Qualunque pazzo può nobilitare la sua profonda nullità strillando slogan islamici e autodichiarando la propria appartenenza all’Isis o a qualsiasi altra organizzazione di cui l’interessato ha forse solo lontanamente sentito parlare. Se il suo operato avrà mai successo, la formazione terroristica non esiterà a piangere il proprio miliziano “honoris causa”. Nel caso di un flop nessuno si prenderà la briga di assumersi la paternità di una figuraccia…
E’ una dinamica vecchia come il mondo, mutuata persino nell’universo digitale dove l’etichetta Anonymous viene appiccicata da tanti cani sciolti alle incursioni hacker ad Istituzioni, enti e imprese, nonostante il sodalizio sia estraneo all’accaduto.
Il “franchising” dei brand famosi nel contesto criminale funziona e lo standard di prestazione (tipico di quel contratto) non è imposto per entrare a far parte di una certa catena commerciale o di servizi, ma si traduce nel riconoscimento ex post di un atto che merita una sorta di “denominazione di origine controllata”.

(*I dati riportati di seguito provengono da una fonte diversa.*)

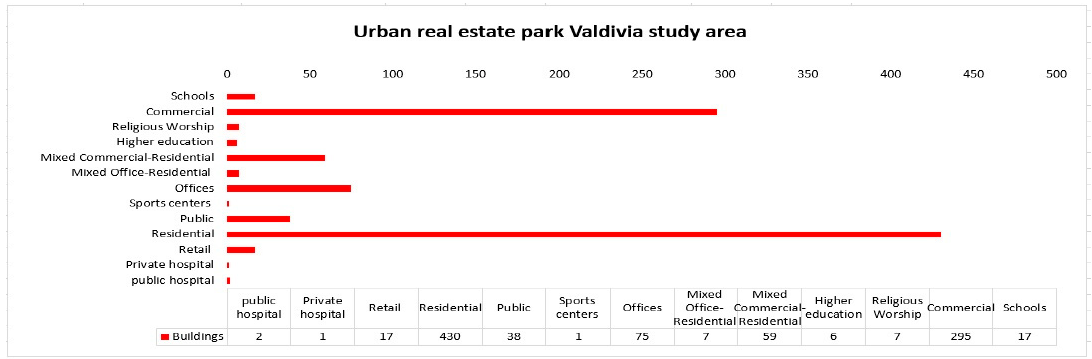
Figure 3. Uses of the real estate park within the study area. Source: Own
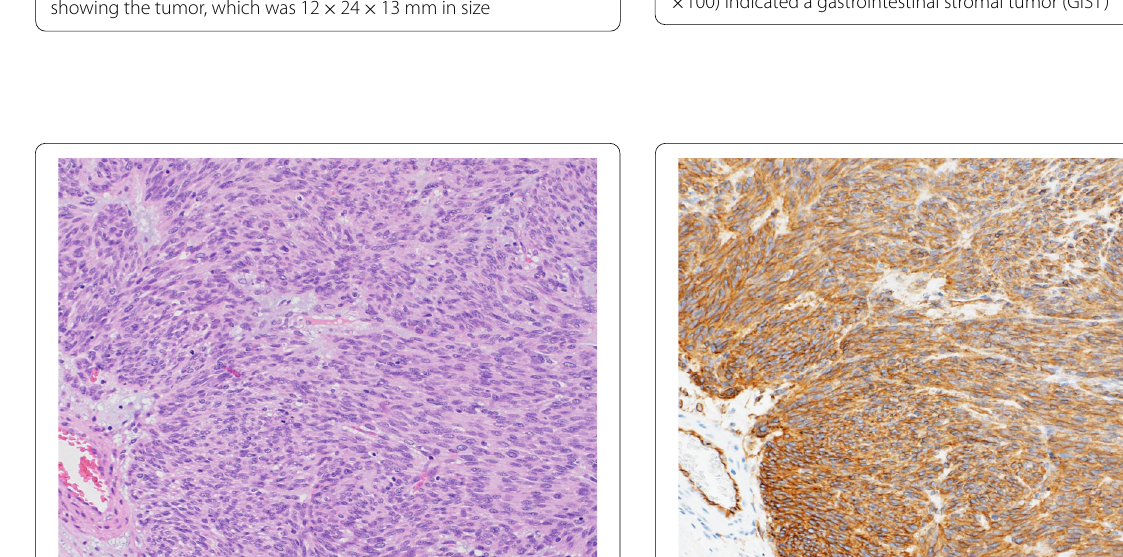
24 13 mm in size × ×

Il pesantissimo clima dell’atmosfera terroristica affligge anche il ciclo biologico della democrazia. Tra gli effetti collaterali, infatti, saltano fuori provvedimenti d’urgenza a limitare la libertà personale e a giustificare restrizioni. Meno è efficiente la macchina dell’intelligence, più diventa necessario far scattare le più diverse forme di “coprifuoco” immaginando un significativo contenimento del rischio…
Il prendere posizione per una o l’altra fazione ha sempre potenziali conseguenze e i terroristi possono certo cogliere l’occasione da dichiarazioni di leader politici stranieri, ma in realtà chi scommette sulla paura colpisce a casaccio perché proprio la scelta randomica del bersaglio incrementa il panico e lo sgomento internazionale.
Se si temono attacchi, e il discorso vale a giro d’orizzonte, ci si chieda perché per anni non si è mosso un dito per contribuire ad una soluzione pacifica ed equa di tante negazioni del buon senso e della semplice “umanità”. Questo esame di coscienza dovrebbe partire anzitutto dalle Nazioni Unite fino ad arrivare a tutti i Paesi occidentali che con la loro apatia hanno spalancato la porta a chi gode di questa instabilità (Russia e Cina) e a chi sotto il profilo tattico sa di poterne trarre beneficio e soffia sul fuoco (Iran e dintorni).
I terroristi possono contare sulle tecnologie più di quanto se ne possa avvalere il lato dei “buoni” che ne hanno sottovalutato il ruolo e le potenzialità. A prescindere dalle opportunità di impenetrabile comunicazione interna ai sodalizi criminali, chi si rende protagonista di barbarie sa perfettamente che Internet, i social e le piattaforme di messaggistica istantanea sono il miglior megafono di cui poter disporre per recapitare – attraverso immagini o video anche falsi o fuori contesto – il terrore a domicilio e per far capire che può arrivare ovunque e non solo virtualmente.